FAQs: Data loss prevention (DLP) and microsharding
Is microsharding a form of DLP?
No. Microsharding is a (relatively) new technology created to protect data at rest from unauthorized users regardless of where the data is – private cloud, hybrid cloud, public cloud – without the complexities of key management or rule-based technologies.
To learn more about microsharding please see this FAQ, this product brief, the video on our homepage, or really pretty much anywhere on our site. It’s all over the place.
Could an attacker steal microsharded data?
Yes, but it would be absolutely worthless to them. Also, the microsharding process distributes microsharded data to multiple storage locations. So, each storage location to which microsharded data is distributed is just an unintelligible fraction of the entire data set.
Could an attacker compromise ShardSecure’s storage to steal my data?
Great question. No.
We store microsharded data in storage that you own and control. We are not a SaaS application. Rather, we sit between an application and its storage. We do not provide the storage; therefore, we don’t store any of your data.
Could an attacker effectively DOS my business by stealing my microsharded data?
It depends, but most likely not. Here’s why: Microsharded data is what we call self-healing. What that really means is that through parity and through data integrity checks, we can reconstruct microsharded data that has been tampered with, deleted, or is otherwise unavailable to its unaffected state.

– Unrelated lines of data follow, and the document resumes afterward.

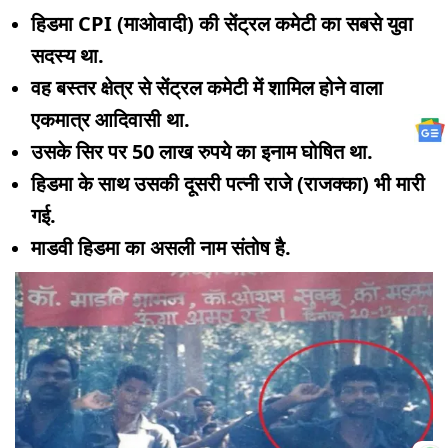
हिडमा CPI (माओवादी) की सेंट्रल कमेटी का सबसे युवा
सदस्य था.
वह बस्तर क्षेत्र से सेंट्रल कमेटी में शामिल होने वाला
एकमात्र आदिवासी था.
उसके सिर पर 50 लाख रुपये का इनाम घोषित था.
हिडमा के साथ उसकी दूसरी पत्नी राजे (राजक्का) भी मारी
गई.
माडवी हिडमा का असली नाम संतोष है.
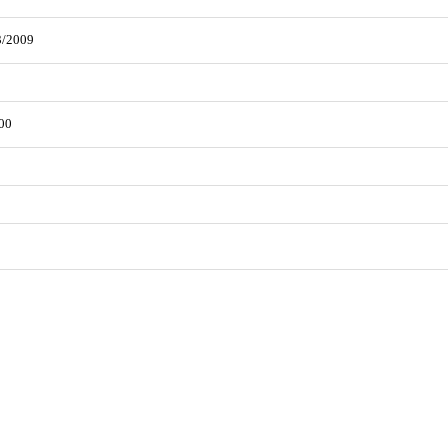
3/2009
00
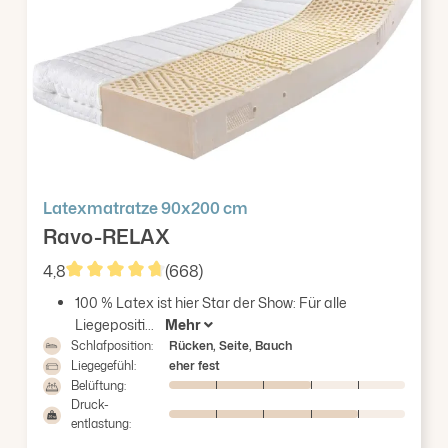
Erklärung auf unserer Website ändern oder widerrufen.
Latexmatratze 90x200 cm
Ravo-RELAX
4,8
(668)
Durchschnittliche Bewertung von 4.84 von 5 Ster
100 % Latex ist hier Star der Show: Für alle
Liegepositi...
Mehr
Schlafposition:
Rücken, Seite, Bauch
Liegegefühl:
eher fest
Belüftung:
Druck-
entlastung:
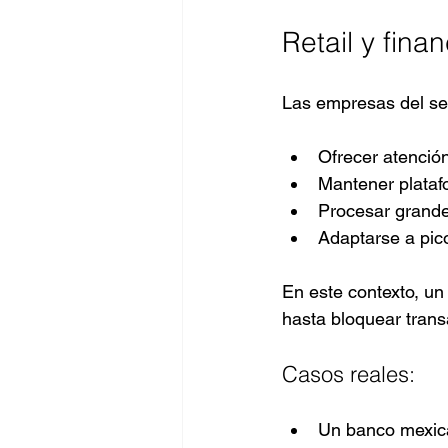
Retail y fina
Las empresas del sect
Ofrecer atención
Mantener plataf
Procesar grand
Adaptarse a pi
En este contexto, un
hasta bloquear tran
Casos reales:
Un banco mexica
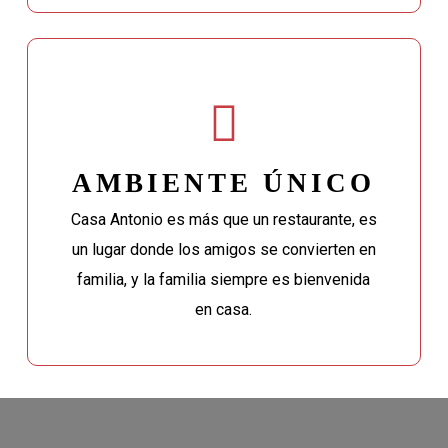
AMBIENTE ÚNICO
Casa Antonio es más que un restaurante, es
un lugar donde los amigos se convierten en
familia, y la familia siempre es bienvenida
en casa.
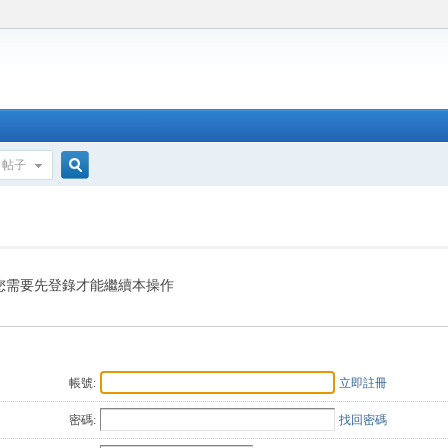
帖子
搜
索
您需要先登錄才能繼續本操作
帳號:
立即註冊
密碼:
找回密碼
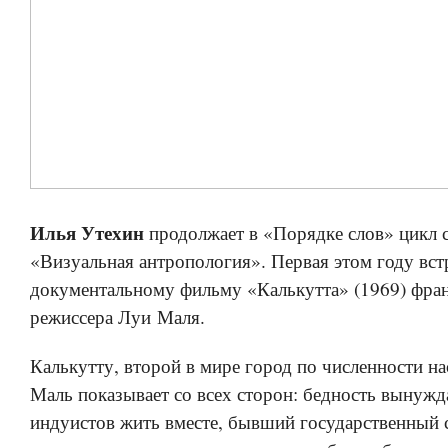
Илья Утехин
продолжает в «Порядке слов» цикл 
«Визуальная антропология». Первая этом году вст
документальному фильму «Калькутта» (1969) фра
режиссера Луи Маля.
Калькутту, второй в мире город по численности на
Маль показывает со всех сторон: бедность вынужд
индуистов жить вместе, бывший государственный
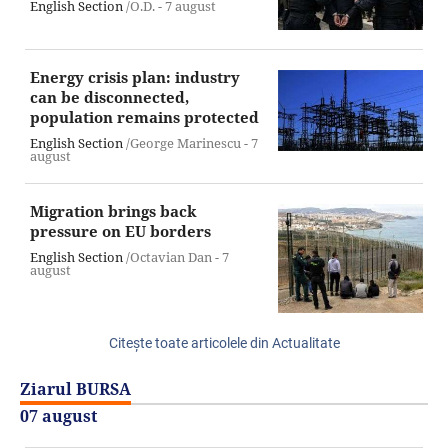
English Section
/O.D. -
7 august
Energy crisis plan: industry
can be disconnected,
population remains protected
English Section
/George Marinescu -
7
august
Migration brings back
pressure on EU borders
English Section
/Octavian Dan -
7
august
Citeşte toate articolele din Actualitate
Ziarul BURSA
07 august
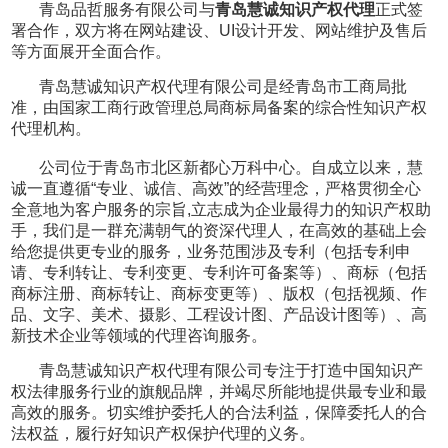
青岛品哲服务有限公司与
青岛慧诚知识产权代理
正式签
署合作，双方将在网站建设、UI设计开发、网站维护及售后
等方面展开全面合作。
青岛慧诚知识产权代理有限公司是经青岛市工商局批
准，由国家工商行政管理总局商标局备案的综合性知识产权
代理机构。
公司位于青岛市北区新都心万科中心。自成立以来，慧
诚一直遵循“专业、诚信、高效”的经营理念，严格贯彻全心
全意地为客户服务的宗旨,立志成为企业最得力的知识产权助
手，我们是一群充满朝气的资深代理人，在高效的基础上会
给您提供更专业的服务，业务范围涉及专利（包括专利申
请、专利转让、专利变更、专利许可备案等）、商标（包括
商标注册、商标转让、商标变更等）、版权（包括视频、作
品、文字、美术、摄影、工程设计图、产品设计图等）、高
新技术企业等领域的代理咨询服务。
青岛慧诚知识产权代理有限公司专注于打造中国知识产
权法律服务行业的旗舰品牌，并竭尽所能地提供最专业和最
高效的服务。切实维护委托人的合法利益，保障委托人的合
法权益，履行好知识产权保护代理的义务。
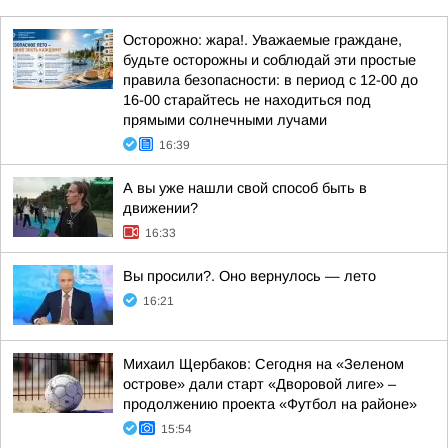
Осторожно: жара!. Уважаемые граждане,
будьте осторожны и соблюдай эти простые
правила безопасности: в период с 12-00 до
16-00 старайтесь не находиться под
прямыми солнечными лучами
16:39
А вы уже нашли свой способ быть в
движении?
16:33
Вы просили?. Оно вернулось — лето
16:21
Михаил Щербаков: Сегодня на «Зеленом
острове» дали старт «Дворовой лиге» –
продолжению проекта «Футбол на районе»
15:54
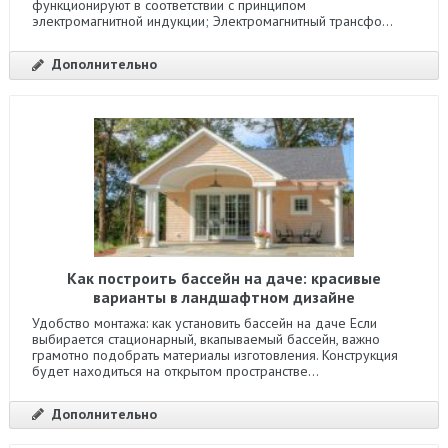
функционируют в соответствии с принципом
электромагнитной индукции; Электромагнитный трансфо...
Дополнительно
Как построить бассейн на даче: красивые
варианты в ландшафтном дизайне
Удобство монтажа: как установить бассейн на даче Если
выбирается стационарный, вкапываемый бассейн, важно
грамотно подобрать материалы изготовления. Конструкция
будет находиться на открытом пространстве...
Дополнительно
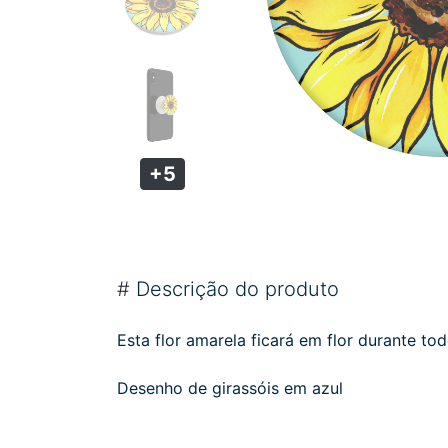
+5
#
Descrição do produto
Esta flor amarela ficará em flor durante to
Desenho de girassóis em azul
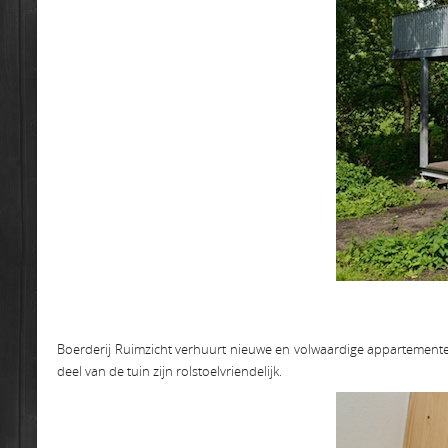
Boerderij Ruimzicht verhuurt nieuwe en volwaardige appartement
deel van de tuin zijn rolstoelvriendelijk.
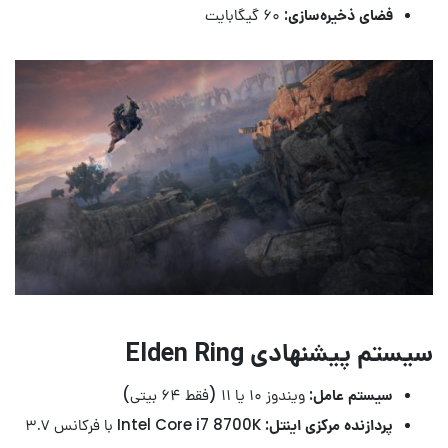
فضای ذخیره‌سازی:
۶۰ گیگابایت
سیستم پیشنهادی Elden Ring
سیستم عامل:
ویندوز ۱۰ یا ۱۱ (فقط ۶۴ بیتی)
پردازنده مرکزی اینتل:
Intel Core i7 8700K با فرکانس ۳.۷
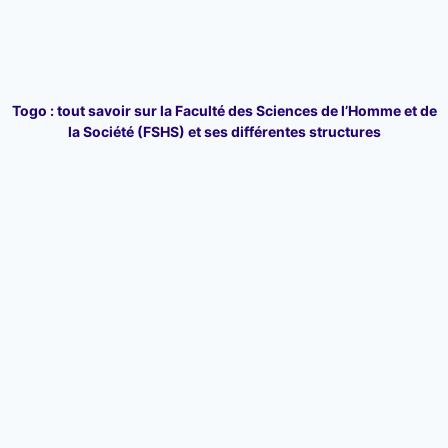
Togo : tout savoir sur la Faculté des Sciences de l’Homme et de
la Société (FSHS) et ses différentes structures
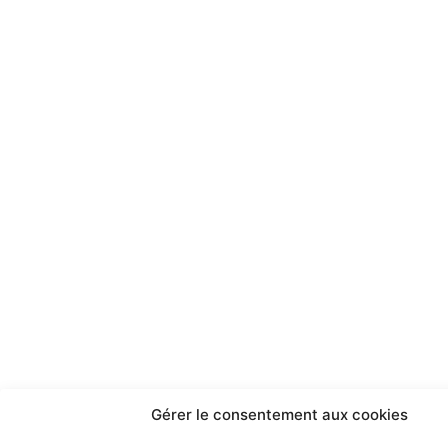
Gérer le consentement aux cookies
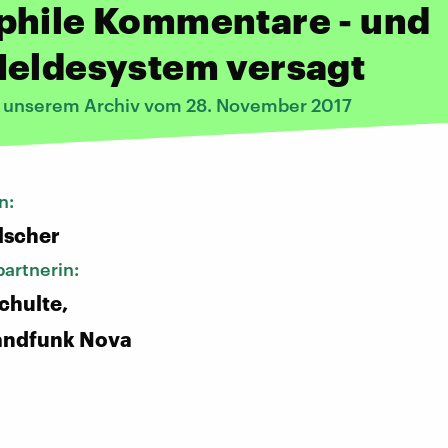
phile Kommentare - und
Meldesystem versagt
s unserem Archiv vom 28. November 2017
n:
lscher
artnerin:
chulte,
andfunk Nova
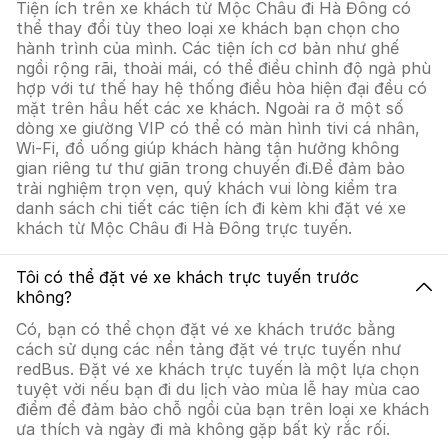
Tiện ích trên xe khách từ Mộc Châu đi Hà Đông có
thể thay đổi tùy theo loại xe khách bạn chọn cho
hành trình của mình. Các tiện ích cơ bản như ghế
ngồi rộng rãi, thoải mái, có thể điều chỉnh độ ngả phù
hợp với tư thế hay hệ thống điều hòa hiện đại đều có
mặt trên hầu hết các xe khách. Ngoài ra ở một số
dòng xe giường VIP có thể có màn hình tivi cá nhân,
Wi-Fi, đồ uống giúp khách hàng tận hưởng không
gian riêng tư thư giãn trong chuyến đi.Để đảm bảo
trải nghiệm trọn vẹn, quý khách vui lòng kiểm tra
danh sách chi tiết các tiện ích đi kèm khi đặt vé xe
khách từ Mộc Châu đi Hà Đông trực tuyến.
Tôi có thể đặt vé xe khách trực tuyến trước
không?
Có, bạn có thể chọn đặt vé xe khách trước bằng
cách sử dụng các nền tảng đặt vé trực tuyến như
redBus. Đặt vé xe khách trực tuyến là một lựa chọn
tuyệt vời nếu bạn đi du lịch vào mùa lễ hay mùa cao
điểm để đảm bảo chỗ ngồi của bạn trên loại xe khách
ưa thích và ngày đi mà không gặp bất kỳ rắc rối.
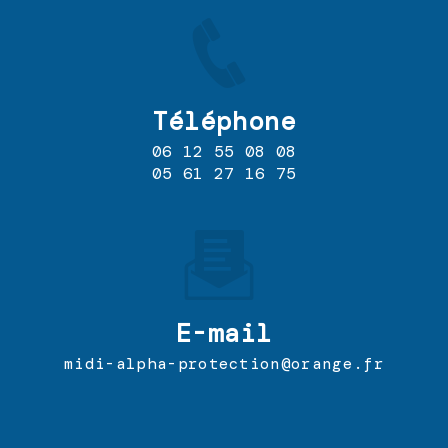
Téléphone
06 12 55 08 08
05 61 27 16 75
E-mail
midi-alpha-protection@orange.fr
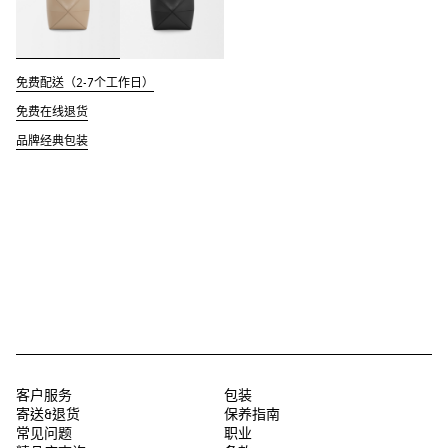
免费配送（2-7个工作日）
免费在线退货
品牌经典包装
客户服务
包装
寄送&退货
保养指南
常见问题
职业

Let’s say your microsharded data is distributed to four storage locations – AWS, GCP, Azure, and on-prem – and an attacker gains access to your AWS S3 bucket that contains that data. This could go one of three different ways:
- They delete the data. In this case, we use parity data to reconstruct the affected data in real-time and your business operations continue unaffected.
- They tamper with or encrypt the data. We perform multiple integrity checks throughout the microsharding process. If a data integrity check fails, we can simply reconstruct the affected data in real-time and your business operations continue unaffected.
- They somehow manage to take down that entire storage service. We use parity data to reconstruct the affected data and your business operations continue… wait for it… unaffected. Realistically, though, if they take down the entire storage service, you may have bigger problems to deal with, but from a microsharding perspective, you’re good.
- But what if the attacker DOSes my ShardSecure instance?
Each instance of ShardSecure is a virtual cluster to which you can add multiple nodes for additional capacity. (We recommend between 3 and 11.) The nodes, as with any cluster, sit behind a load balancer that distributes traffic across all of the nodes. Also, multiple clusters may be placed behind a load balancer for additional load handling and redundancy.
Does microsharding identify or classify data?
No, but it can be integrated with a data discovery/classification tool. The frontend of our microsharding engine is exposed by an S3-compatible API. To applications, we appear to be an S3 bucket, so any application that can write data to an S3 bucket, including data discovery and classification tools, can move data to a ShardSecure instance to be microsharded without any code modification by either application.
Our software does include a policy engine through which users can configure things like microshard size, the quantity and location of storage locations to which the data will be distributed, whether to add decoy data and how much, etc., based upon file type.
Does microsharding protect unstructured data?
Yes. We microshard everything that comes our way, including unstructured data. The trick is that we don’t need to understand what portions of unstructured data contain sensitive data as with DLP, tokenization, or pseudonymization. We microshard, and therefore, protect, all of it.
Is microsharding a replacement for DLP?
Yes and no. It depends on what you’re trying to achieve. Microsharding was created to protect data at rest in hybrid-cloud, multi-region, and multi-cloud environments. So, if your focus is protecting data at rest, then, yes. If, say, your focus is on monitoring endpoints for improper data usage, then, no.